Gleich darauf furchte er verärgert die Brauen. Das waren zwei der Lieblingssprüche seines Vaters gewesen. Dass er die nicht aus seinem Kopf bekam! Sein Vater war tot, er würde keinen Wurm mehr fangen, nie wieder. Und was sein Gold anbelangte, grenzte es an Schwerarbeit, es innerhalb eines Menschenlebens zurück unter die Leute zu bringen. Ein Glück, dass Geldausgeben etwas war, das man zu jeder Tageszeit tun konnte.
Es musste an der Stille liegen, dass ihm solche Gedanken kamen. Alles, was er hörte, waren seine eigenen Schritte, und irgendwo tropfte Wasser, leise, bedächtig, stimmungsvoll. Die Vorstellung, sich immer noch im Stadtgebiet von Tokio zu befinden, hatte etwas Irreales.

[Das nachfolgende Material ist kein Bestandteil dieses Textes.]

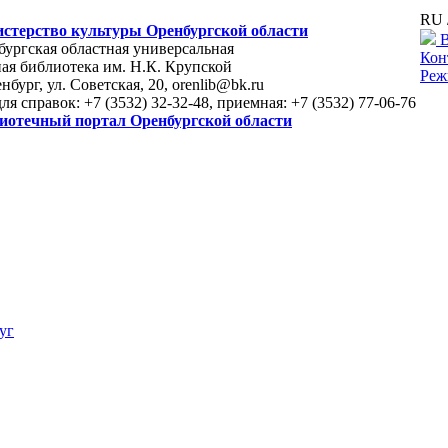
RU 
стерство культуры Оренбургской области
В
ургская областная универсальная
Кон
ая библиотека им. Н.К. Крупской
Реж
енбург, ул. Советская, 20, orenlib@bk.ru
для справок: +7 (3532) 32-32-48, приемная: +7 (3532) 77-06-76
иотечный портал Оренбургской области
уг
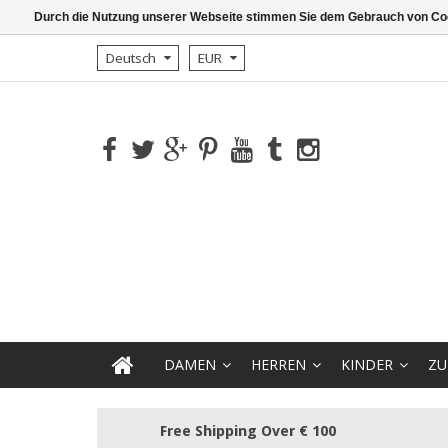
Durch die Nutzung unserer Webseite stimmen Sie dem Gebrauch von Coo
Deutsch
EUR
DAMEN
HERREN
KINDER
ZU
Free Shipping Over € 100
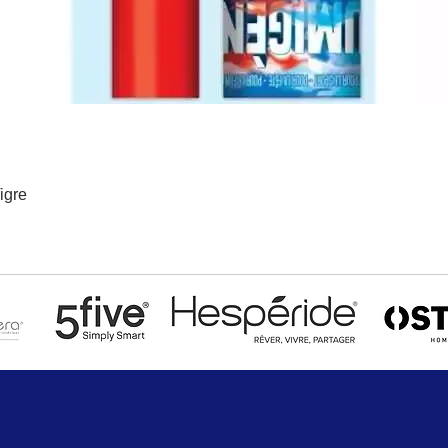
igre
Aperçu rapide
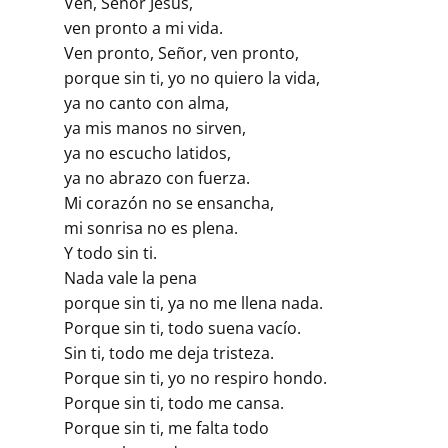
Ven, Señor Jesús,
ven pronto a mi vida.
Ven pronto, Señor, ven pronto,
porque sin ti, yo no quiero la vida,
ya no canto con alma,
ya mis manos no sirven,
ya no escucho latidos,
ya no abrazo con fuerza.
Mi corazón no se ensancha,
mi sonrisa no es plena.
Y todo sin ti.
Nada vale la pena
porque sin ti, ya no me llena nada.
Porque sin ti, todo suena vacío.
Sin ti, todo me deja tristeza.
Porque sin ti, yo no respiro hondo.
Porque sin ti, todo me cansa.
Porque sin ti, me falta todo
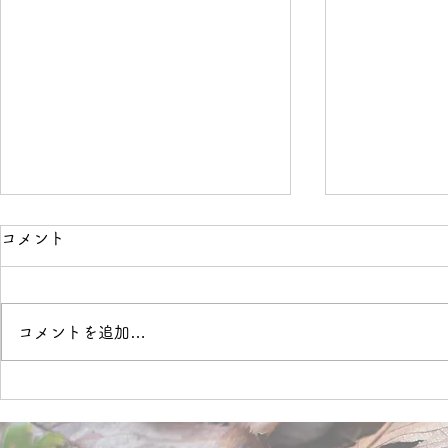
コメント
境界線
OVER
コメントを追加…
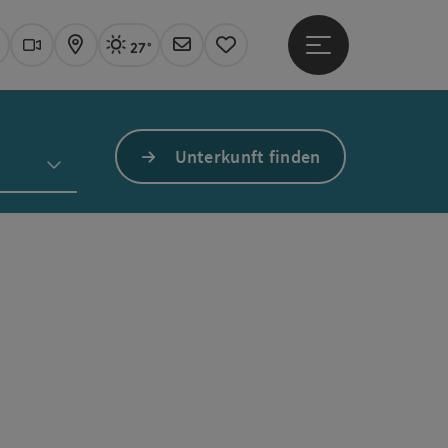
27°
Hauptmenü öffne
Aktuelles Wetter
Linz, sonnig
uchen
Webcams
Karte
Newsletter
Merkzettel
Unterkunft finden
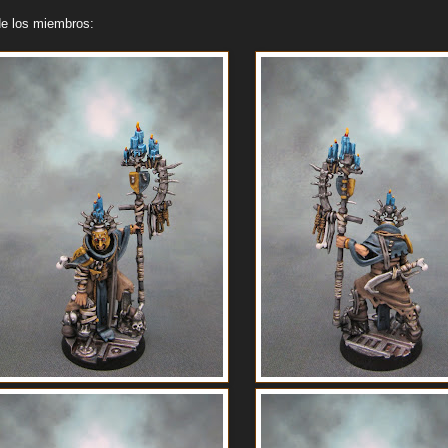
de los miembros:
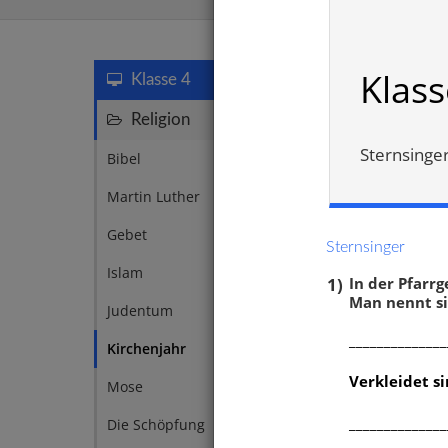
Kirchenja
Klass
Klasse 4
Religion
63
Sternsinge
Bibel
1
Martin Luther
4
Gebet
2
Sternsinger
Islam
4
1)
In der Pfarr
Man nennt si
Judentum
4
______________
Kirchenjahr
4
Verkleidet sin
Mose
4
Stern
______________
Die Schöpfung
3
Weihn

Die Treppe endete auf einem schlichten Platz mit einem Wasserbecken in der Mitte. Schöpfkellen aus Bambus warteten auf Gläubige, die sich rituell reinigen wollten. Alain ignorierte das Becken, schließlich war er Tourist, kein Shintoist. Er bezweifelte außerdem, dass es ihm als Anglikaner gestattet war, Rituale fremder Religionen auszuführen.
Sowieso war weit und breit niemand zu sehen. Er schien der einzige Besucher zu sein. Und wer immer das Gitter unten beim Zugang aufgeschlossen hatte, er hatte sich wieder verdrückt.
Tatsächlich hatte Alain bislang niemanden getroffen, der diesen Schrein kannte. Seitou-Jinjya? Die Rezeptionistin im Hotel hatte ihn nur mit großen Augen angesehen und sich, wie es Japanergerne taten, vieltausendmal für ihre Unwissenheit entschuldigt. Ja, das müsse ein Shinto-Schrein sein, und sie hatte bestätigt, dass man den Namen mit »Insel der Heiligen« übersetzen könne, bloß gehört hatte sie noch nie davon. Der Mann im Tourist Office hatte schlicht abgestritten, dass ein Schrein dieses Namens existiere. Auch der Taxifahrer war ratlos gewesen.
Aber Alain hatte einen Zettel mit der genauen Adresse griffbereit gehabt. Und so war er doch hierher gelangt.
Ironie des Schicksals, dass er das ausgerechnet seinem Vater verdankte, dachte Alain Whitstock II. und trat durch das Tor mit den zwei Querbalken. Denn er besuchte diesen Schrein nur aus einem einzigen Grund: um darin ein weiteres Stück seiner Rache an seinem Vater zu vollziehen.